Estaban a la mitad de la comida cuando Flaco entró como una tromba en el comedor. Por un momento permaneció cohibido y luego dijo con voz casi histérica:
—Tengo que hablar con Rojo. Tengo que decirle algo. Rojo levantó la vista asustado, pero el astrónomo reprendió a Flaco:
—Te estás portando como un chico mal educado, hijo. ¿Son horas de venir a comer?
—Perdona, papá.
—Oh, déjelo —dijo la esposa del industrial—. Que hable con Rojo, si quiere… En cuanto a la comida, no…
—Tengo que hablar con Rojo a solas —insistió Flaco.
—Esto ya es demasiado —dijo el astrónomo, con falsa amabilidad, destinada sólo a los extraños y bajo la cual podía reconocerse su ira—. Siéntate.
Flaco se sentó, pero sólo comía cuando notaba que le observaban. Y aun entonces le costaba tragar.
Su mirada se cruzó con la de Rojo.
—¿Se han escapado? —susurró.
Flaco movió ligeramente la cabeza.
—No, pero…
El astrónomo le miró con furia y Flaco se calló.
Terminado el almuerzo, Rojo se deslizó fuera de la estancia, Indicando con un movimiento imperceptible a Flaco que lo siguiese.

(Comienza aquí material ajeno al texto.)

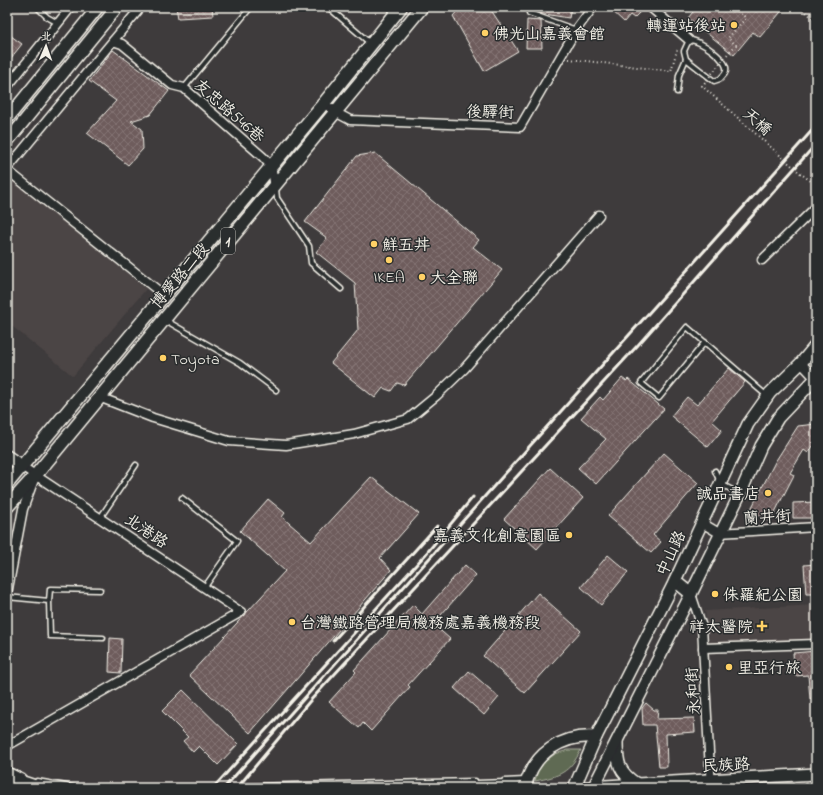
<svg xmlns="http://www.w3.org/2000/svg" width="823" height="795" font-family="'Indie Flower','LXGW WenKai TC',sans-serif">
<defs>
<pattern id="building-cross-hatch" width="8" height="8" patternUnits="userSpaceOnUse"><rect width="8" height="8" fill="#6e5b5b"/><path d="M0 0l8 8M0 8l8-8" fill="none" stroke="#837373"/></pattern>
</defs>
<rect width="100%" height="100%" fill="#3e3b3c"/>
<filter id="ink" filterUnits="userSpaceOnUse"><feTurbulence type="fractalNoise" baseFrequency=".025" numOctaves="2"/><feDisplacementMap in="SourceGraphic" scale="8" xChannelSelector="R" yChannelSelector="G"/><feConvolveMatrix kernelMatrix="1 2 1 2 8 2 1 2 1" color-interpolation-filters="sRGB"/></filter>
<g filter="url(#ink)">
<g fill="#4c4545">
<path d="M7 175 146 289 73 376 7 322Z"/>
<path d="M816 605V640L710 644 705 611Z"/>
</g>
<path fill="#5f6b52" stroke="#aaae9d" d="M568 750H581C569 773 560 776 535 781L539 766 555 754Z"/>
<g fill="url(#building-cross-hatch)" stroke="#f4f1e8">
<path d="M176 7H212L213 16 178 18Z"/>
<path d="M461 7H489L518 51 484 71 453 16Z"/>
<path d="M532 7H571L569 18 538 13 532 11Z"/>
<path d="M608 7H638L641 11 634 18 630 15 624 22Z"/>
<path d="M697 7H785L760 37 753 32 734 55 688 18Z"/>
<path d="M527 20 541 21 542 48H526Z"/>
<path d="M7 33 22 44 7 63Z"/>
<path d="M113 50 169 91 150 115 131 121 142 129 143 149 128 165 87 133 116 101 89 81Z"/>
<path d="M375 153 479 240 473 247 502 270 404 385 397 383 391 391 383 388 375 398 331 363 358 330 355 283 316 252 327 238 305 222 357 156Z"/>
<path d="M729 368 745 382 712 421 722 430 708 447 671 416 687 397 697 405Z"/>
<path d="M622 378 626 381 628 379 664 409 596 484 578 468 606 439 581 418 600 397 603 400Z"/>
<path d="M816 424V442L808 453 804 450 790 473 794 475 770 522 750 511 775 462 798 426Z"/>
<path d="M664 453 698 483 653 535 661 542 651 553 608 516Z"/>
<path d="M550 468 583 498 537 549 504 519Z"/>
<path d="M371 477 419 514 380 558 391 570 250 733 189 675 285 571 240 531 268 499 285 513 282 517 311 542Z"/>
<path d="M816 502V518H793V503Z"/>
<path d="M608 555 628 572 601 605 581 587Z"/>
<path d="M816 564V594H806L804 565Z"/>
<path d="M465 565 476 575 433 624 450 639 408 685 410 687 371 731 363 723 359 728 329 702 356 672 354 670 413 605 422 614Z"/>
<path d="M538 593 581 631 525 693 483 656Z"/>
<path d="M110 638 122 639 121 673 109 672Z"/>
<path d="M816 651V698L810 699 808 675 795 676 793 653Z"/>
<path d="M469 671 499 697 484 715 454 688Z"/>
<path d="M183 690 238 744 218 765 199 746 193 752 183 741 188 737 162 711Z"/>
<path d="M646 703 654 710H658L657 719 694 718 695 732 666 734 667 767H659L655 725H643L642 708Z"/>
</g>
<g fill="none" stroke-linecap="round" stroke-linejoin="round">
<defs>
<g id="lane">
<path d="M37 7 47 17 58 23"/>
<path d="M328 7 371 44"/>
<path d="M529 7V13L576 30"/>
<path d="M689 40C699 39 729 60 726 71 725 75 722 77 720 79L714 81 686 59 684 51Z"/>
<path d="M184 88 251 7"/>
<path d="M677 92 679 75 686 59"/>
<path d="M276 189 277 198 309 246 311 263 341 289"/>
<path d="M165 320 240 363 276 390"/>
<path d="M705 342 659 398 641 383 687 327 767 396"/>
<path d="M715 471 721 484 740 494"/>
<path d="M182 498 237 541 204 588"/>
<path d="M100 518 136 465"/>
<path d="M7 597 49 601 50 636 103 638"/>
<path d="M49 601 50 589 100 590"/>
<path d="M7 769 23 777"/>
<path d="M37 781 78 788"/>
<path d="M504 781 525 780"/>
<path d="M245 788 247 786 475 781"/>
</g>
<g id="street">
<path d="M650 7 689 40"/>
<path d="M113 41 122 44 172 85 184 88 263 157 271 166 275 186"/>
<path d="M7 87 71 7"/>
<path d="M324 103 335 112 350 120 520 127 576 30 593 7"/>
<path d="M7 169 141 7"/>
<path d="M7 170 165 296"/>
<path d="M762 260 816 207"/>
<path d="M801 363 816 379"/>
<path d="M99 397 153 418 229 441 286 445 354 434 408 419 436 396 464 369 599 215"/>
<path d="M702 523 719 533 816 527"/>
<path d="M7 594 23 509 33 482"/>
<path d="M691 594 702 627 711 788"/>
<path d="M703 648 816 644"/>
<path d="M7 746 241 612 23 467"/>
<path d="M7 775 46 788"/>
<path d="M387 788 507 784 524 788"/>
</g>
<g id="secondary">
<path d="M7 119 98 7"/>
<path d="M7 142 117 7"/>
<path d="M7 456 23 467"/>
<path d="M675 581 691 594"/>
<path d="M7 783 21 788"/>
<path d="M525 788C532 754 562 734 596 737"/>
<path d="M574 788 596 737 672 587 748 424 770 393 801 363 816 345"/>
<path d="M574 788 637 784C619 773 617 763 617 742"/>
<path d="M593 788 691 594 740 494 761 446 778 418 816 378"/>
<path d="M628 788 637 784 816 774"/>
</g>
<g id="primary">
<path d="M7 484 324 103 401 7"/>
<path d="M7 507 35 476 422 7"/>
</g>
</defs>
<use href="#lane" stroke="#f4f1e8" stroke-width="7"/>
<use href="#street" stroke="#f4f1e8" stroke-width="11"/>
<use href="#secondary" stroke="#f4f1e8" stroke-width="14"/>
<use href="#primary" stroke="#f4f1e8" stroke-width="15"/>
<g stroke="#f4f1e8" stroke-width="2" stroke-dasharray="1 3" stroke-linecap="butt">
<path d="M800 7 813 18H816"/>
<path d="M730 51 736 45 728 38 746 18 733 7"/>
<path d="M569 59 671 71 677 50"/>
<path d="M800 173 816 185"/>
</g>
<use href="#lane" stroke="#2a2d2e" stroke-width="4"/>
<use href="#street" stroke="#2a2d2e" stroke-width="8"/>
<use href="#secondary" stroke="#2a2d2e" stroke-width="11"/>
<use href="#primary" stroke="#2a2d2e" stroke-width="12"/>
<g stroke="#f4f1e8" stroke-width="3">
<path d="M333 641 437 526"/>
<path d="M213 788 425 555 473 497"/>
<path d="M224 788 816 126"/>
<path d="M237 788 309 702 638 345 816 144"/>
</g>
<path stroke="#f4f1e8" stroke-width="2" stroke-dasharray="1 3" stroke-linecap="butt" d="M730 51 702 86 800 173"/>
</g>
</g>
<g fill="#ffd166" stroke="#2a2d2e" stroke-width="1.5">
<circle cx="734" cy="25" r="4"/>
<circle cx="485" cy="33" r="4"/>
<circle cx="374" cy="244" r="4"/>
<circle cx="389" cy="260" r="4"/>
<circle cx="422" cy="277" r="4"/>
<circle cx="163" cy="358" r="4"/>
<circle cx="768" cy="493" r="4"/>
<circle cx="569" cy="535" r="4"/>
<circle cx="715" cy="594" r="4"/>
<circle cx="292" cy="622" r="4"/>
<path d="M760 620h4v4h4v4h-4v4h-4v-4h-4v-4h4z"/>
<circle cx="729" cy="667" r="4"/>
</g>
<g text-anchor="middle" stroke-width="3" stroke-linejoin="round" paint-order="stroke">
<rect fill="#2a2d2e" stroke="#b7b6b0" stroke-width="1" x="221" y="228" width="14" height="26" rx="3"/>
<g font-size="15" font-weight="bold" fill="#f4f1e8">
<text x="228" y="246">1</text>
</g>
<g font-size="16" fill="#f4f1e8" stroke="#2a2d2e" text-anchor="start">
<text x="726" y="31" text-anchor="end">轉運站後站</text>
<text x="493" y="39">佛光山嘉義會館</text>
<text x="382" y="250">鮮五丼</text>
<text x="389" y="282" text-anchor="middle">IKEA</text>
<text x="430" y="283">大全聯</text>
<text x="171" y="364">Toyota</text>
<text x="760" y="499" text-anchor="end">誠品書店</text>
<text x="561" y="541" text-anchor="end">嘉義文化創意園區</text>
<text x="723" y="600">侏羅紀公園</text>
<text x="300" y="628">台灣鐵路管理局機務處嘉義機務段</text>
<text x="753" y="632" text-anchor="end">祥太醫院</text>
<text x="737" y="673">里亞行旅</text>
</g>
<g font-size="16" fill="#f4f1e8" stroke="#2a2d2e">
<text transform="translate(230 110) rotate(41)" y="6">友忠路546巷</text>
<text transform="translate(490 111) rotate(1)" y="6">後驛街</text>
<text transform="translate(758 121) rotate(41)" y="6">天橋</text>
<text transform="translate(179 275) rotate(-50)" y="6">博愛路二段</text>
<text transform="translate(767 516) rotate(-4)" y="6">蘭井街</text>
<text transform="translate(147 530) rotate(34)" y="6">北港路</text>
<text transform="translate(670 553) rotate(-65)" y="6">中山路</text>
<text transform="translate(692 691) rotate(-93)" y="6">永和街</text>
<text transform="translate(726 764) rotate(-3)" y="6">民族路</text>
</g>
</g>
<rect width="823" height="795" fill="none" stroke="#2a2d2e" stroke-width="24"/>
<rect x="12" y="12" width="799" height="771" fill="none" stroke="#f4f1e8" stroke-width="1.5" filter="url(#ink)"/>
<g transform="translate(46 46) rotate(2)" stroke="#2a2d2e" stroke-width="3" paint-order="stroke">
<path d="M0-3L7 15L0 10L-7 15Z" fill="#f4f1e8"/>
<text y="-6" font-size="11" font-weight="bold" text-anchor="middle" fill="#f4f1e8">北</text>
</g>
</svg>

Ambos se dirigieron en silencio a la cañada.
De pronto, Rojo se volvió furioso a su compañero:
—¿Qué te proponías al decir a mi padre que dábamos de comer a los animales?
—Yo no dije eso. Sólo le pregunté qué comen los animales. No es lo mismo. Además…
Pero Rojo aún no había terminado de exponer sus quejas.
—¿Y dónde te has metido todo este tiempo? Pensé que volverlas a casa. Me han echado la culpa de que tú no vinieses conmigo.
—Estoy tratando de explicarte lo que sucedió. ¿Puedes callar un momento y dejarme hablar?
—Bien, dime lo que sea, si es que tienes algo que decir.
—Lo haré si me dejas. Volví a la astronave. Tu padre y el mío ya se habían ido, y yo quería ver cómo era.
—Pero no es una astronave —objetó Rojo, sombrío.
—Te digo que sí lo es. Se puede mirar por las portillas y vi que dentro estaban todos muertos. —Hizo una mueca de repugnancia—. Sí, muertos.
—¿Quiénes estaban muertos?
Flaco contestó con voz aguda y chillona:
—¡Unos animales! ¡Cómo los nuestros! Sólo que no son animales. Son seres de otros planetas.
Por un momento, Rojo se quedó petrificado. Ahora ya no podía dudar de las palabras de Flaco, pues por la consternada expresión de éste se apreciaba que decía la verdad. Sólo fue capaz de exclamar:
—Cielos.
—¿Qué vamos a hacer? ¡Nos zurrarán si se enteran! —tembló.
—Será mejor que los soltemos —opinó Rojo.
—Nos delatarán.
—No hablan nuestro idioma. ¿No dices que son de otro planeta?
—Sí lo hablan. En alguna ocasión sorprendí a mis padres hablando de ello. Decía mi padre que los visitantes pueden hablar con el cerebro. Eso se llama telepatía o algo parecido. Yo pensé que se lo inventaba.
—Cielo santo. Yo digo que… —Rojo levantó la mirada—. Te diré qué vamos a hacer. Mi padre me ordenó que me librase de ellos. Enterrémoslos en alguna parte o tirémoslos a la cañada. —¿El te dijo que hicieses eso?
—Me dijo que me librase de ellos, y no tengo más remedio que hacerlo. ¡Cielo santo, no conoces a mi padre!
Flaco ya no se sentía dominado por el pánico ante aquella solución completamente legal.
—Pues hagámoslo ahora mismo. Si los descubren tendremos problemas.
Ambos echaron a correr hacia el establo, dominados por funestas visiones.